** Opening Extracted records block **

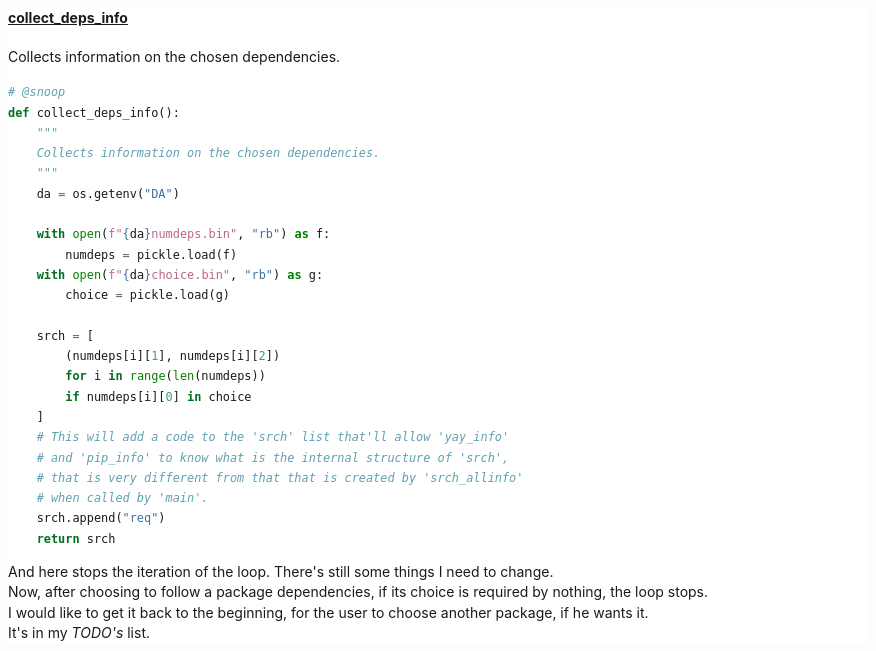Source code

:  
<h4><u>collect_deps_info</u></h4>  
  
Collects information on the chosen dependencies.  
  
```python
# @snoop
def collect_deps_info():
    """
    Collects information on the chosen dependencies.
    """
    da = os.getenv("DA")

    with open(f"{da}numdeps.bin", "rb") as f:
        numdeps = pickle.load(f)
    with open(f"{da}choice.bin", "rb") as g:
        choice = pickle.load(g)

    srch = [
        (numdeps[i][1], numdeps[i][2])
        for i in range(len(numdeps))
        if numdeps[i][0] in choice
    ]
    # This will add a code to the 'srch' list that'll allow 'yay_info'
    # and 'pip_info' to know what is the internal structure of 'srch',
    # that is very different from that that is created by 'srch_allinfo'
    # when called by 'main'.
    srch.append("req")
    return srch
```
  
  
And here stops the iteration of the loop. There's still some things I need to
change.  
Now, after choosing to follow a package dependencies, if its choice is required by nothing, the loop stops.  
I would like to get it back to the beginning, for the user to choose another package, if he wants it.  
It's in my *TODO's* list.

** Closing Extracted records block **

▸ Task prompt: For the data above, return an exact copy that contains no pictures.

▸ Result for this exercise:
Source code

:  
<h4><u>collect_deps_info</u></h4>  
  
Collects information on the chosen dependencies.  
  
```python
# @snoop
def collect_deps_info():
    """
    Collects information on the chosen dependencies.
    """
    da = os.getenv("DA")

    with open(f"{da}numdeps.bin", "rb") as f:
        numdeps = pickle.load(f)
    with open(f"{da}choice.bin", "rb") as g:
        choice = pickle.load(g)

    srch = [
        (numdeps[i][1], numdeps[i][2])
        for i in range(len(numdeps))
        if numdeps[i][0] in choice
    ]
    # This will add a code to the 'srch' list that'll allow 'yay_info'
    # and 'pip_info' to know what is the internal structure of 'srch',
    # that is very different from that that is created by 'srch_allinfo'
    # when called by 'main'.
    srch.append("req")
    return srch
```
  
  
And here stops the iteration of the loop. There's still some things I need to
change.  
Now, after choosing to follow a package dependencies, if its choice is required by nothing, the loop stops.  
I would like to get it back to the beginning, for the user to choose another package, if he wants it.  
It's in my *TODO's* list.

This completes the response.